As the thirteenth running of the A-League draws ever nearer and excitement builds around what promises to be another gripping season, membership numbers continue to build, new international signings arrive and fresh kits are unveiled.
The game has ridden a wave of ups and downs over the years and the current state of play sees the league looking healthy yet suffering from something akin to an irritating and lingering sore throat that pops up each morning.
No matter how much Vitamin C or echinacea you throw at it, it rears its head each day just to remind you that things are not quite right and that more time is required before the lurgee is defeated.
Putting it in football terms, some extremely poor crowd figures in particular cities, the ongoing battle for a more significant presence on free-to-air television and the task of developing our young players to international standard on our own shores, continue to cause discussion and debate.
Seeing Wellington increase its supporter base, creating a comfy home on Channel Ten with the new backing of CBS and better development of youth, particularly attacking players, should be three of the key objectives for the powers at be.
There is no magic formula and time is the greatest ally that football in Australia has. However, sitting back and waiting for the natural evolution of football, as it morphs into the beast which it will undoubtedly become, isn’t the best course to follow.
Aggressive marketing, junior development and attracting fans of the international game to the league, are three key components in increasing the speed of the wave that football currently rides.
There is no doom and gloom, merely some tough decisions and moments ahead, where patience and poise will be key.
Expansion can’t be too far away, surely, and promotion-relegation must happen. Short term pain for long term gain might be a realistic part of the equation.

### Explore the material
A. According to the text on the A-League season, which developments continue as the new season approaches? List all of them.
B. Answer these questions from the A-League text, marking each answer the same way:
(i) Which running of the A-League is drawing near?
(ii) Which television channel is named, and whose new backing does it have?
(iii) What is called the greatest ally that football in Australia has?
C. Write out the part of the A-League text between "Aggressive marketing, junior" and "of the equation.", inclusive.
None of the rows is needed to answer anything here.

### Records shown
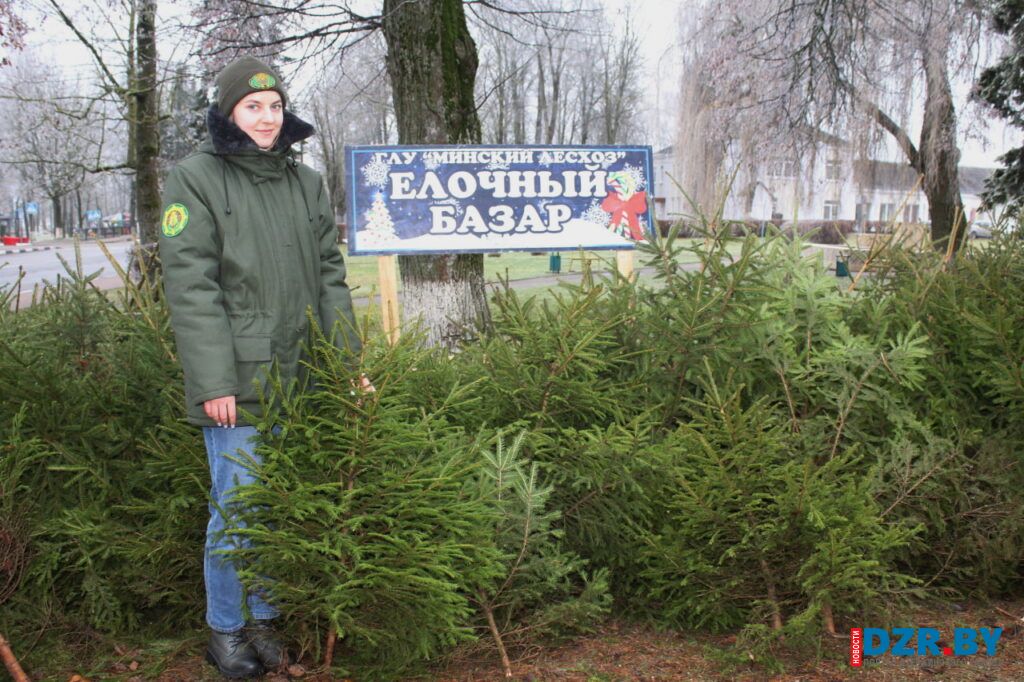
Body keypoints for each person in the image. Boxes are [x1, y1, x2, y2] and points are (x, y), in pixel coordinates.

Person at [159, 56, 365, 678]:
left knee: (274, 506)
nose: (268, 118)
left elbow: (331, 278)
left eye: (274, 106)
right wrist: (215, 381)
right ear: (227, 113)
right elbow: (192, 287)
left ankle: (263, 621)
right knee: (239, 506)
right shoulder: (196, 179)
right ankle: (225, 630)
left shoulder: (305, 183)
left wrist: (347, 365)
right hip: (239, 380)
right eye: (253, 107)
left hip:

### Results for the exercise
A.
- Membership numbers continue to build.
- New international signings arrive.
- Fresh kits are unveiled.

B.
(i) The thirteenth running.
(ii) Channel Ten, with the new backing of CBS.
(iii) Time.

C.
Aggressive marketing, junior development and attracting fans of the international game to the league, are three key components in increasing the speed of the wave that football currently rides.
There is no doom and gloom, merely some tough decisions and moments ahead, where patience and poise will be key.
Expansion can’t be too far away, surely, and promotion-relegation must happen. Short term pain for long term gain might be a realistic part of the equation.